Master Dimas hesitated. “Her Oliveran was perfect. Without the patois. It was . . .”
“Too perfect?” Lena guessed. “A second language, perhaps?”
A shrug. “Maybe, Lady Analena. I don’t know.”
They did not know what the archer looked like. They did not know where she came from. Cas said, “What name did she give you?”
“Madame Faustina. What?” Master Dimas took in Cas’ expression, then turned to Lena, who looked as stunned as Cas felt. “Who is Faustina?”
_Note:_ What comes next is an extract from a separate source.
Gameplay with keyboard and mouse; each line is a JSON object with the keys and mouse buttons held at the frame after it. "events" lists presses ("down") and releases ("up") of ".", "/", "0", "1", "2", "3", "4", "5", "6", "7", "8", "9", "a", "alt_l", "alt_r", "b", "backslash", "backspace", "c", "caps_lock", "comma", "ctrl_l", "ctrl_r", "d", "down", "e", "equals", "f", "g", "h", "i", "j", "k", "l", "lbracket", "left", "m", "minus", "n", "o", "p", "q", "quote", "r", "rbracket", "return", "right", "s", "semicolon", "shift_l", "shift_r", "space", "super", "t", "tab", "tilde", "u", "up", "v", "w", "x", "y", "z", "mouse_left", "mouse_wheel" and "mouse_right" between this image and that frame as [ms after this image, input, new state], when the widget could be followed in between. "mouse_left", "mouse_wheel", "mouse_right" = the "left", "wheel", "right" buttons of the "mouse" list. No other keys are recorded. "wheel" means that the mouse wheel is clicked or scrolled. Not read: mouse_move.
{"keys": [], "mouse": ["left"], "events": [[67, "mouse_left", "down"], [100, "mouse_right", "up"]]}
No one answered. Cas’ mind raced. Faustina. The little prince’s trusted nurse. The archer might not have known that the nurses had been switched at the last moment. Had her aim been true after all? But why would anyone want to kill an old woman?
“Here, take this.” Master Dimas fumbled with the purse at his belt. He came forward, holding up a coin. “She left it on the window ledge.”
Cas took the coin, Lena leaning in for a closer look. On one side was the royal emblem, the bull and the pomegranate flower. The other side depicted the Oliveran god Zacarias. An ancient god, worshiped long ago when Oliveras was still a pagan kingdom. He was pictured with two heads attached at the back of the skull, one facing forward to the future, the other looking back to the past. Zacarias, Cas remembered, was the god of doorways and transitions, of new beginnings. He said to Lena, “Do you recognize it?” Because he did not.
She shook her head. “It’s not from the mint. I’ve never seen it before.”